- _TASK BRIEF_
Could you update the listing lines from the line with "family: Araceae" to the line with "genus: Thelephora" so that "scientific name" becomes "species", with nothing else changed? Leave the pictures out of your answer.
----- DATA RECORDS -----
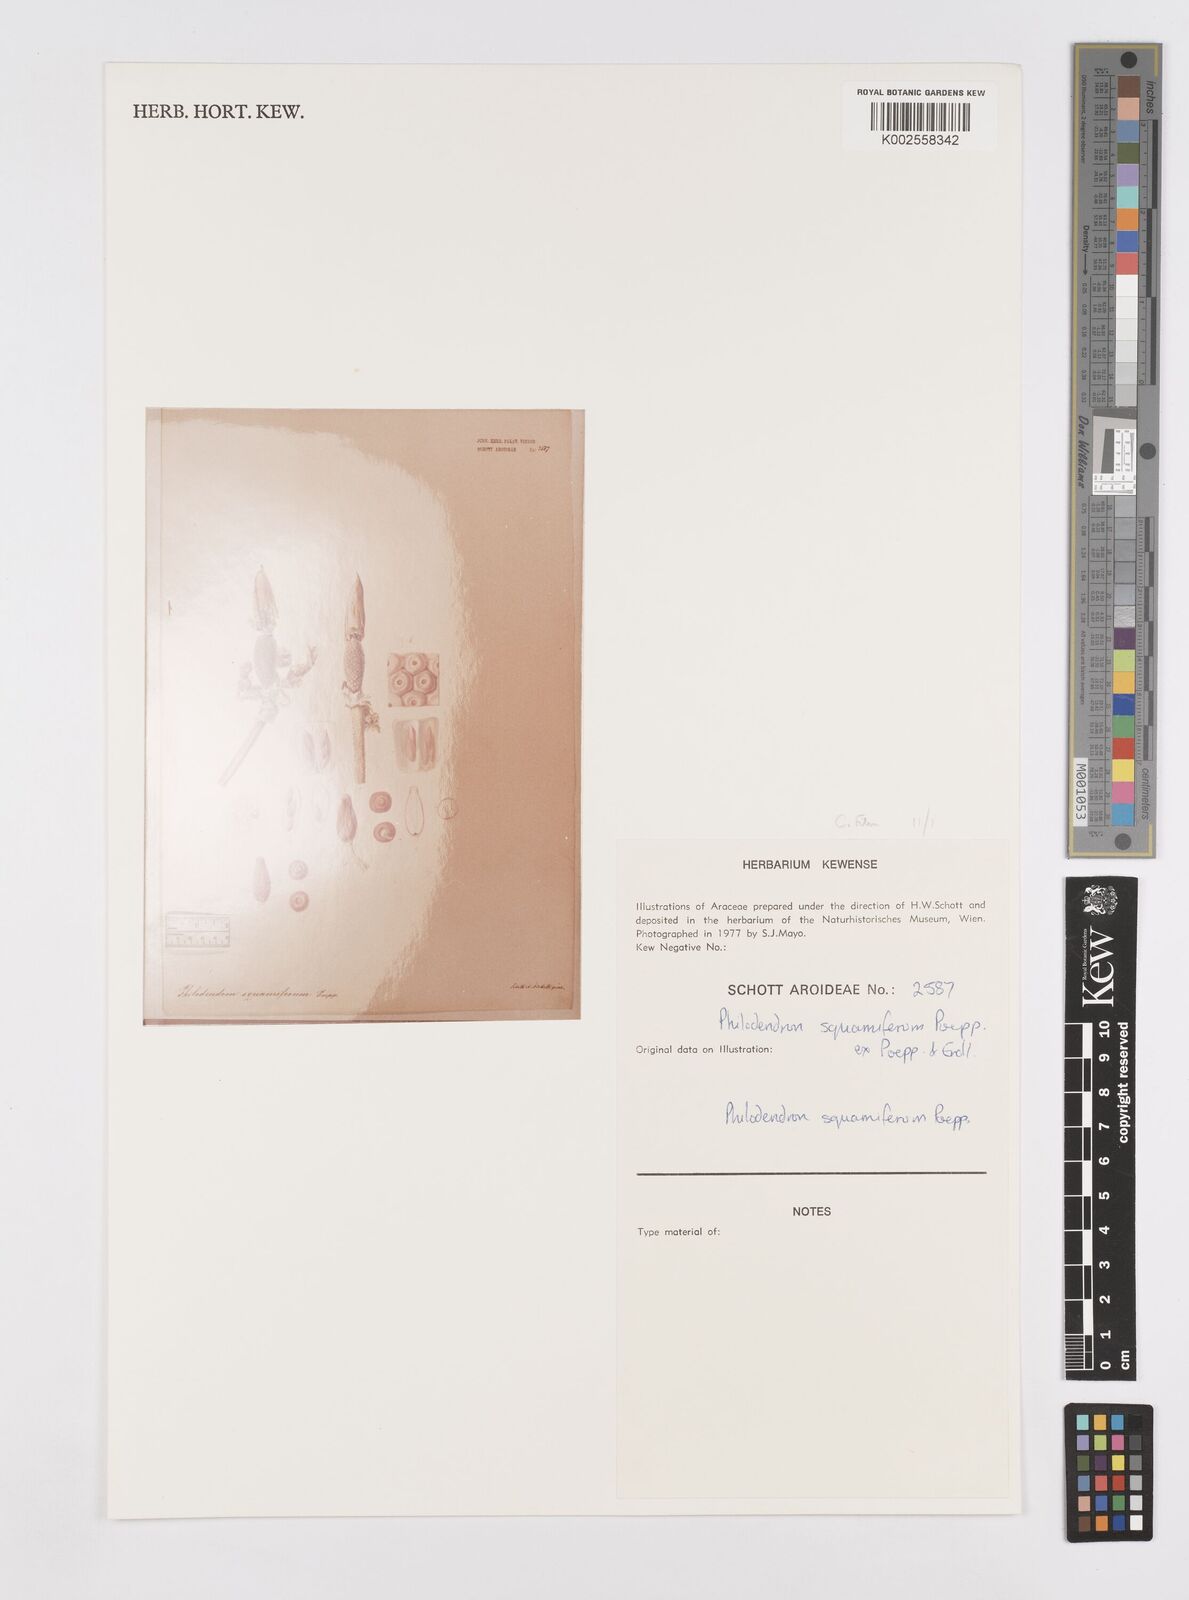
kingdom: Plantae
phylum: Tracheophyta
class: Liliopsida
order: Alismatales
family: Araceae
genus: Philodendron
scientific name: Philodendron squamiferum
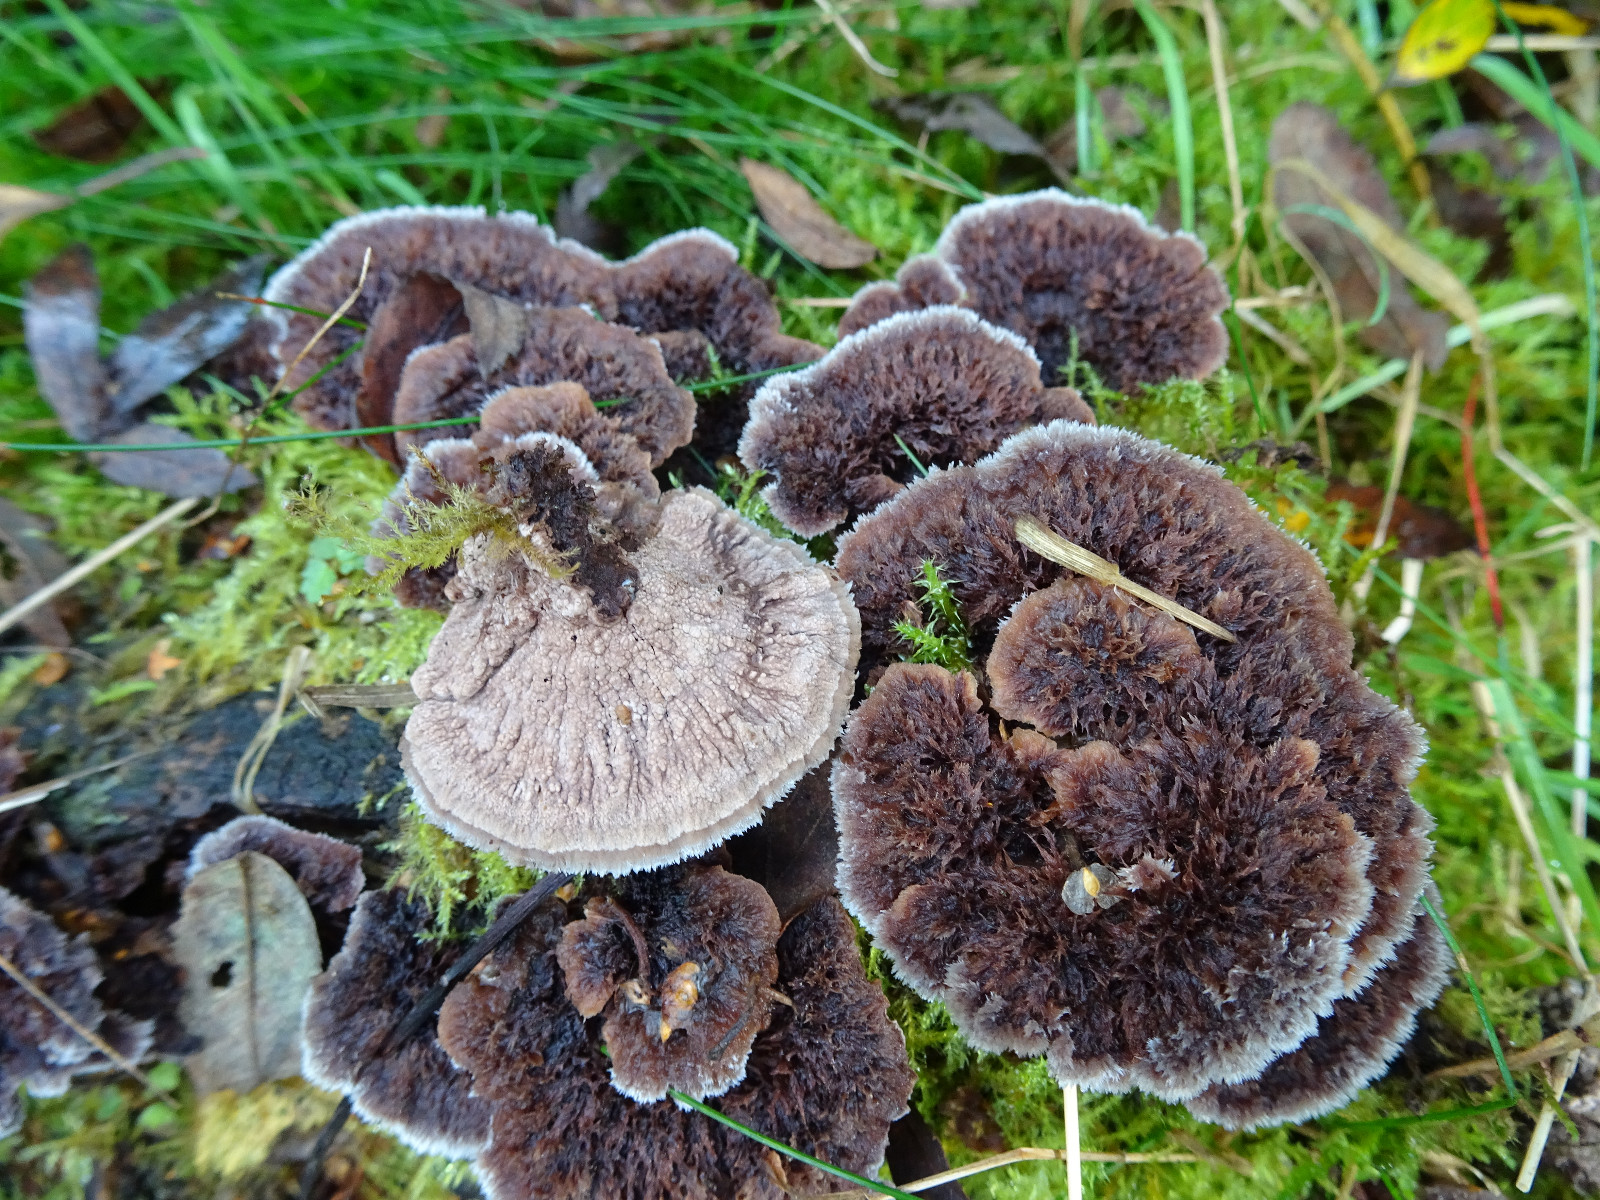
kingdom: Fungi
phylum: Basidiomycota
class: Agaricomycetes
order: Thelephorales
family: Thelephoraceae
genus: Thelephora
-----
----- DATA RECORDS -----
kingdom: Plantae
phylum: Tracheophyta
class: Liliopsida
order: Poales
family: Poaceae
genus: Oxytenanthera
-----
- _OUTPUT FOR THIS TASK_
family: Araceae
genus: Philodendron
species: Philodendron squamiferum
kingdom: Fungi
phylum: Basidiomycota
class: Agaricomycetes
order: Thelephorales
family: Thelephoraceae
genus: Thelephora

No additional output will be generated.